- [THE TASK]
Answer these questions from the account of trigger-point injections below:
1. How many injections did the writer receive at the previous visit?
2. How long had the writer been off lorazepam at the time of those injections?
3. Which book has the writer been studying?

#### READING TEXT

My injection-therapy doc was going to be out of town for a bit, so the first chance I had to return to him was Monday morning of this week. While there, I reported on my status, including the few-hours-only relief I obtained as a result of the 19 injections last time.

Of course, I had been discouraged at not experiencing more relief as a result of that previous visit, but, still, was rather unprepared for the assessment that injections were not going to be the preferred treatment for me. The “typical patient” tends to respond much more positively than I did, apparently.

I had been warned that this (injection) path might be more problematic for me than others, though. In reporting my medical history, I of course had disclosed that I had been taking lorazepam (“Ativan”) during the last several months in an attempt to cope with the anxiety-factors of my life (job loss, interviewing, moving…that kind of stuff). As it turns out, and as I had been informed, taking a drug in the bezodiazepine class can sometimes (oftentimes) seriously get in the way of having a successful outcome from trigger-point injections. And this doctor, while having treated only a few individuals who were taking (or had taken) this type of drug, had first-hand experience in seeing such cases as mine “fail.” I had been off the drug for a full three weeks at the time of my injections (and, now, as I write this, it’s been over five weeks), but the effect that the drug can have on the body (at least as far as trigger-point injections go) can be much longer lasting than would typically be predicted from the elimination half-life .

So, what to do now? (was the question) I had been studying the Trigger Point Therapy Workbook and doing my own self-massage of trigger points (with the help of a variety of massage “tools” that I now own). But this approach seems to have yielded little progress, especially regarding my back pain. (It’s possible that the condition in my left leg and foot is somewhat improved.)

########
#### LISTED RECORDS

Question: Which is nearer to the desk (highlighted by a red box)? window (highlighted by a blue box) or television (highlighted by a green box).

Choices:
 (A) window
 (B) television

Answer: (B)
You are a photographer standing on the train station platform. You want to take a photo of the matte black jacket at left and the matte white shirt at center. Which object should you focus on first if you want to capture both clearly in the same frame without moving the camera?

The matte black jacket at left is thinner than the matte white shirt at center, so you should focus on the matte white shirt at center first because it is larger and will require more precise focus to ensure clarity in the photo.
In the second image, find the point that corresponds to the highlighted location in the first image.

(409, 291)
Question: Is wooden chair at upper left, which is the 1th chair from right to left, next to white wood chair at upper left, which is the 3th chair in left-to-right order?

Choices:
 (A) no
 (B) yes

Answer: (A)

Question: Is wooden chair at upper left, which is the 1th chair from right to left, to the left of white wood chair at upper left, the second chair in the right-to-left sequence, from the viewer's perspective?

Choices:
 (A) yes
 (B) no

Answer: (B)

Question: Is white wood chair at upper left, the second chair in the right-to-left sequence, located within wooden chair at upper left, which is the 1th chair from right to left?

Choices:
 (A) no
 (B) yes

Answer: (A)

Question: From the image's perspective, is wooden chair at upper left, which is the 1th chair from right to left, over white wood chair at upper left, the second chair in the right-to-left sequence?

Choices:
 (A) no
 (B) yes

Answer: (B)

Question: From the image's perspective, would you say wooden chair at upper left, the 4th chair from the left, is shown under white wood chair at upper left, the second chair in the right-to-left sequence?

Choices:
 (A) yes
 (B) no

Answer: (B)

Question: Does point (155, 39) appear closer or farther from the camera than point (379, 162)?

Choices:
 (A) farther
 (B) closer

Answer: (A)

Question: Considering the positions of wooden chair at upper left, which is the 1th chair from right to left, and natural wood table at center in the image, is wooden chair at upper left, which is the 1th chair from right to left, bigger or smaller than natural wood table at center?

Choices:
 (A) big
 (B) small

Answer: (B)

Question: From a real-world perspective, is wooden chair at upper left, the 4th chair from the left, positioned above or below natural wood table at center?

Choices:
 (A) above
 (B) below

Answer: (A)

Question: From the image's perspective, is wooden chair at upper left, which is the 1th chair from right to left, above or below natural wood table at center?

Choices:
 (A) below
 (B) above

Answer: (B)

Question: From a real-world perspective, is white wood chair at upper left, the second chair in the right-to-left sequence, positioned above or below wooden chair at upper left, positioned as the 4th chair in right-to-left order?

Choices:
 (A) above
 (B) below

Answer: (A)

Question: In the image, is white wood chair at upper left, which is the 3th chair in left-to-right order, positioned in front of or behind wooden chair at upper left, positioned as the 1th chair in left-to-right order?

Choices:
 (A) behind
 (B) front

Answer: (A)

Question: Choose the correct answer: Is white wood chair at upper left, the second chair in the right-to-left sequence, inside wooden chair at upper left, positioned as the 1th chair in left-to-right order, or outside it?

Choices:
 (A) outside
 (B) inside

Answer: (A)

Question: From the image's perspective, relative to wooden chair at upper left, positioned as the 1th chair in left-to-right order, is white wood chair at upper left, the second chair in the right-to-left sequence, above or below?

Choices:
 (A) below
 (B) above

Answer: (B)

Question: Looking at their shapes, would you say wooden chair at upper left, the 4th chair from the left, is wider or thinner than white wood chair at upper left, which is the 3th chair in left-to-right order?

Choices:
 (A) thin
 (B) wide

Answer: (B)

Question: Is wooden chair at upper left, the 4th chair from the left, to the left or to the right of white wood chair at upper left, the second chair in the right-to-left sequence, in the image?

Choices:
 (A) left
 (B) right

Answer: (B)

########

- [RESULT OF THIS TASK]
1. 19
2. A full three weeks
3. The Trigger Point Therapy Workbook